Notable features: Dynamic tool and resource discovery is emphasized across all Copilot products — when you connect an MCP server, Copilot automatically detects what tools are available and presents them contextually. Copilot Studio also supports connecting multiple MCP servers simultaneously, with the platform routing requests to the appropriate server based on tool descriptions.

Amazon Q Developer

Amazon integrated MCP into Q Developer across CLI and cloud environments. According to AWS documentation, the integration supports both local development and cloud-scale deployment.

Q Developer CLI supports MCP configuration for local and remote servers:

{
  "mcpServers": {
    "aws-docs": {
      "command": "npx",
      "args": ["-y", "@aws/mcp-server-aws-docs"]
    },
    "cdk-server": {
      "command": "npx",
      "args": ["-y", "@aws/mcp-server-cdk-explorer"],
      "env": {
        "AWS_PROFILE": "dev"
      }
    }
  }
}

Amazon Bedrock AgentCore provides managed MCP server hosting, according to AWS documentation. This allows organizations to deploy MCP servers as stateful services within AWS infrastructure, with support for:

  • Automatic scaling across requests
  • Session persistence for stateful interactions
  • Integration with AWS IAM for authentication
  • Availability across 14 AWS regions

Supported transports: stdio, SSE, Streamable HTTP.

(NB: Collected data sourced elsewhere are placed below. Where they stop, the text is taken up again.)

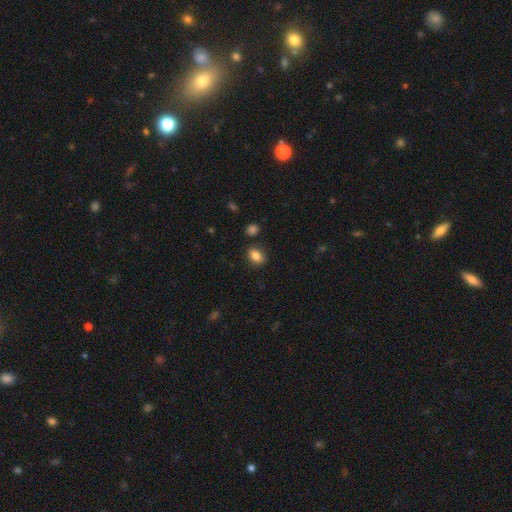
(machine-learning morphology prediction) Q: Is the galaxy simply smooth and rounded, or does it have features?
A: smooth — 85%.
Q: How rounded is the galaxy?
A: in between — 81%.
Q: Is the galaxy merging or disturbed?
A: none — 83%.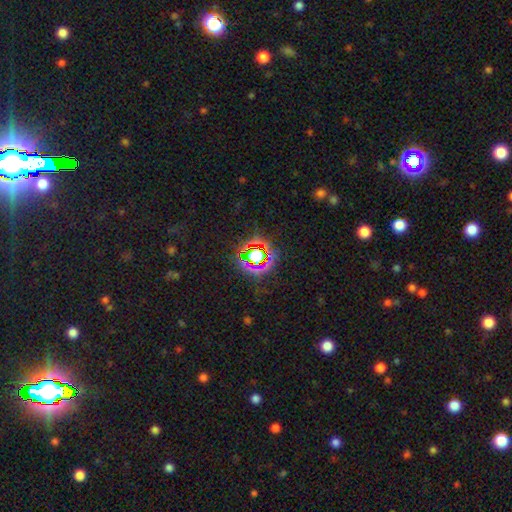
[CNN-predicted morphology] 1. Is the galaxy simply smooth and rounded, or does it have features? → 68% star or artifact, 20% smooth, 12% featured or disk.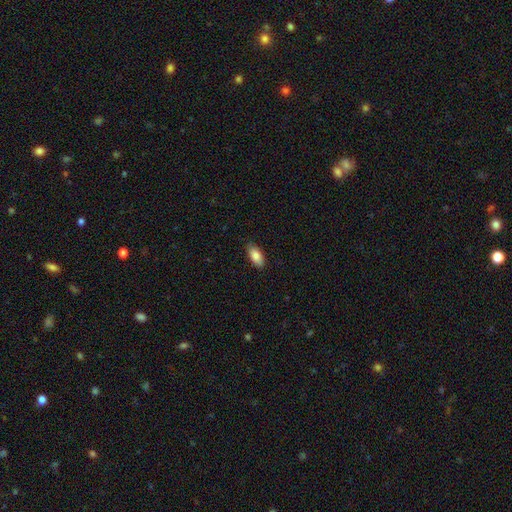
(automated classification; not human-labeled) This appears to be a smooth galaxy with no disk features (84%) that is in between round and cigar-shaped (89%). Merging: none (85%).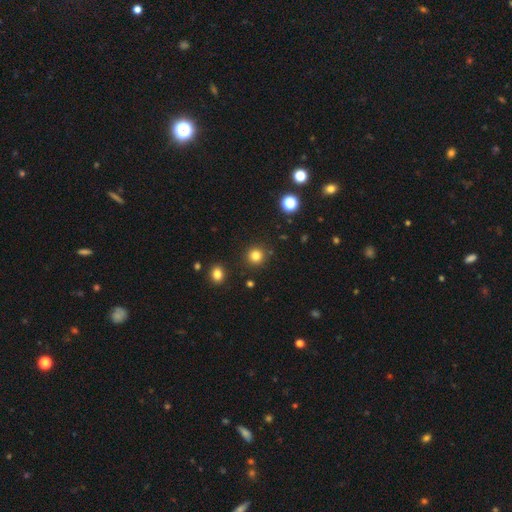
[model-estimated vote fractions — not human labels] Smooth or featured?
  - smooth: 82% *
  - star or artifact: 13%
  - featured or disk: 5%
How rounded?
  - round: 93% *
  - in between: 6%
  - cigar-shaped: 1%
Merging?
  - none: 90% *
  - minor disturbance: 6%
  - major disturbance: 2%
  - merger: 2%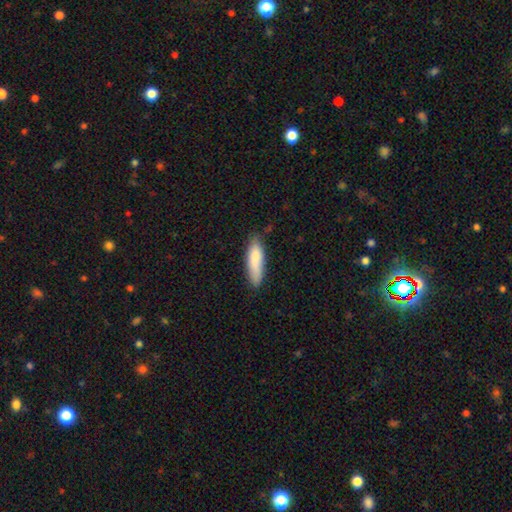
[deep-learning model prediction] Q: Smooth or featured?
A: smooth (81%); runner-up: featured or disk (13%)
Q: How rounded?
A: cigar-shaped (61%); runner-up: in between (37%)
Q: Merging?
A: none (75%); runner-up: minor disturbance (20%)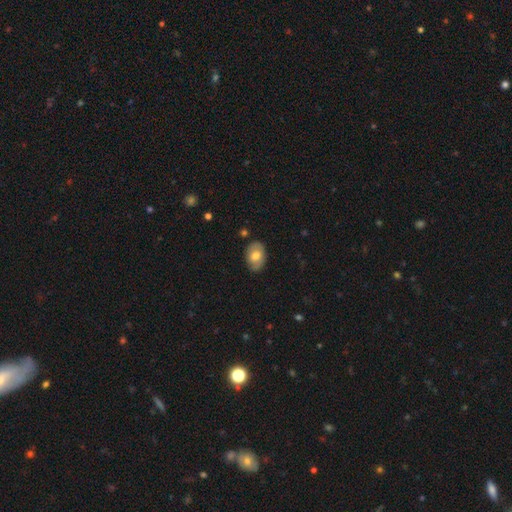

Notable features: According to AWS’s published documentation, Q Developer supports MCP elicitation (servers can request additional input from users mid-interaction), sampling (servers can request LLM completions), and progress notifications (servers can report task progress back to the client). The Bedrock AgentCore integration also means MCP servers can be deployed once and accessed by multiple agents and applications.

Platform Comparison

Platform Config Format Transports Auth Local Servers Remote Servers Notable Feature
Claude Desktop JSON config file stdio, SSE, HTTP Env vars, headers Yes Yes Broadest MCP feature support
Claude Code CLI + .mcp.json stdio, SSE, HTTP Env vars, headers Yes Yes Project-level sharing via .mcp.json
ChatGPT Platform registration SSE, HTTP OAuth 2.1 No Yes Built-in user-facing OAuth flow
OpenAI Agents SDK Python code SSE, HTTP Headers, OAuth No Yes Programmatic agent composition
Gemini CLI settings.json stdio, SSE, HTTP Env vars, OAuth 2.0 Yes Yes Env var interpolation in config
Gemini Cloud Cloud console SSE, HTTP Google IAM, OAuth No Yes Enterprise data store integration
Copilot Studio Wizard UI SSE, HTTP OAuth 2.1, API key No Yes Dynamic tool discovery UI
VS Code Copilot mcp.json stdio, SSE, HTTP Env vars, headers Yes Yes Workspace-scoped config
Amazon Q CLI JSON config stdio, SSE, HTTP Env vars, IAM Yes Yes Elicitation and sampling support
Bedrock AgentCore AWS console/SDK SSE, HTTP AWS IAM No Yes Managed stateful MCP hosting

Cross-Platform Configuration Tips

If you are building MCP servers intended for broad compatibility, several patterns emerge from the documentation across platforms.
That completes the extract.